Text provided →

Alleged SiPort Shooter Begged for Job: Court Testimony

A prosecutor in the trial of a man accused of killing three  managers at a Santa Clara semiconductor company in 2008 said today the defendant was resentful about being fired from his $125,000-a-year job and  returned a day later to shoot the victims to death.

Jing Hua Wu, a former testing engineer for the firm SiPort, Inc.,  "begged for his job" back during a follow-up meeting with the three victims  the afternoon of Nov. 14, 2008, and when they refused, he shot them, Deputy  District Attorney Tim McInerny said.  

"Revenge. That's what this murder comes down to," McInerny said in  his opening statement in Santa Clara County Superior Court in San Jose this  morning.

Wu, 51, has pleaded not guilty to three counts of murder with special circumstances for the deaths of SiPort CEO Sid Agrawal, 56; its vice  president of operations Brain Pugh, 47; and human resources manager Marilyn  Lewis, 67.

The special-circumstance allegations could make Wu eligible for  the death penalty if he is convicted.

SiPort, which made HD radio chips, was bought by Intel in 2011.

Today in court, McInerny showed jurors graphic autopsy photos of  the three victims and their bullet wounds.

He said Wu had purchased a small 9mm handgun, used it to practice at a gun range in Milpitas, and bought 100 rounds of ammunition two days  before the shootings -- six of which he used to shoot the victims at close  range.

Moments before the shootings occurred inside Agrawal's office,  employees said they overheard Agrawal exclaim, "We don't have to do it like  that," to which Wu replied, "I don't care, you're just going to send me to  jail," McInerny told jurors.

McInerny said the killings were "planned, purposeful and premeditated."

In his opening statement, Wu's defense lawyer, San Francisco civil rights attorney Tony Serra, described his client as "a law-abiding man,  family man prior to this horrible, horrible episode," which he said resulted  from Wu's family struggles in China and mental illness.

Serra said Wu grew up in Communist China. He lived through the  Great Famine period of 1958 to 1961 when many people starved, and was there  for the Cultural Revolution beginning in the mid-1960s when Wu's family was  denounced for its previous ties to the Nationalist China movement.

Task set →
(1) From the article on the SiPort shooting trial, list the job titles the three victims held at the company.
(2) According to the article on the SiPort shooting trial, how much did Wu earn a year at the job he was fired from?
(3) Continue the article on the SiPort shooting trial from its last paragraph.

Supplied information →
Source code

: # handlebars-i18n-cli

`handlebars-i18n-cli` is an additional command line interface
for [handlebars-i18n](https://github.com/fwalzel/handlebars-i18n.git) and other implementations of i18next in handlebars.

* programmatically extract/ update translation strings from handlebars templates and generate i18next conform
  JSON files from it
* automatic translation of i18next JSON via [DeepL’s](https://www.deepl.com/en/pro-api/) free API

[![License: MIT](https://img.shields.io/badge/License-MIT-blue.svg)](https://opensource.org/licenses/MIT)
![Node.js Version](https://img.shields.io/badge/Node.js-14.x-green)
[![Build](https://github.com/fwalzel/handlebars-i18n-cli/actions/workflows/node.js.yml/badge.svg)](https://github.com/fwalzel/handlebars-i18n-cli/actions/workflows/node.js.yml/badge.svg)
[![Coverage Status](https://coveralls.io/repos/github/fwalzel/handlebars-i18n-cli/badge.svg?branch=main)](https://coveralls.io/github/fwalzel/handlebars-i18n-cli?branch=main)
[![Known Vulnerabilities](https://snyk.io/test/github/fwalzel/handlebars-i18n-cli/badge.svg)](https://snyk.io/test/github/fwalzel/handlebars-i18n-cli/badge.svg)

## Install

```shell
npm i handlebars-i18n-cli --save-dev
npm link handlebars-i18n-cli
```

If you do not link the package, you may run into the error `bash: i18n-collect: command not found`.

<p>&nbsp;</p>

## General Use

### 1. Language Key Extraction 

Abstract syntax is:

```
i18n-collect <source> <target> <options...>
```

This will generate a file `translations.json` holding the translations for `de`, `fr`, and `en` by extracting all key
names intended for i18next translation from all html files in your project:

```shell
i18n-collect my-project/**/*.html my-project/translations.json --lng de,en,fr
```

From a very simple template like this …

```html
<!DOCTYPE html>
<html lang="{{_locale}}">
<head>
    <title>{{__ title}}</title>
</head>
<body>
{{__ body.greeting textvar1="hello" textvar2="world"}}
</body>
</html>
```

Answers by task →
(1) Chief executive officer (CEO), vice president of operations, and human resources manager.

(2) $125,000 a year.

(3)
Wu was repeatedly beaten for being associated with the nationalist  group and once was shoved into water and nearly drowned by political opponents, causing him to suffer from post-traumatic distress disorder, Serra  said.

"His whole family would hide at home at night to escape the bullying," Serra said. "He grew up fearful, he grew up distressed. He grew up in a lifelong depression."

The defendant's mother and grandmother had histories of severe mental illness, and Wu himself has suffered from paranoid delusions, has been treated for a serious form of depression and has thoughts of suicide, Serra  said.

In the years prior to the shootings, Wu had money invested real estate whose value declined steeply during the U.S. economic downturn in 2008, Serra said. He faced bankruptcy, humiliation for him and his family,  and then the loss of this job, the attorney said.

Wu started to have hallucinations and considered suicide prior to  the shootings, and then "blacked out" and recalls shooting Pugh but not  killing Agrawal or Lewis, Serra said.

Serra said the defense plans to discuss seven diagnoses from  experts about Wu's "mental diseases and defects."

The defense also will offer proof that Wu's sufferings in China  and his mental health problems formed the foundation for the shootings.

"We have a good, strong case as to his mentality," Serra said.  "The evidence is going to show he was very, very mentally ill."

Serra concluded by telling jurors that the defense will provide  them with reasonable doubt to refute the murder charges and instead convict  Wu on the lesser charge of manslaughter.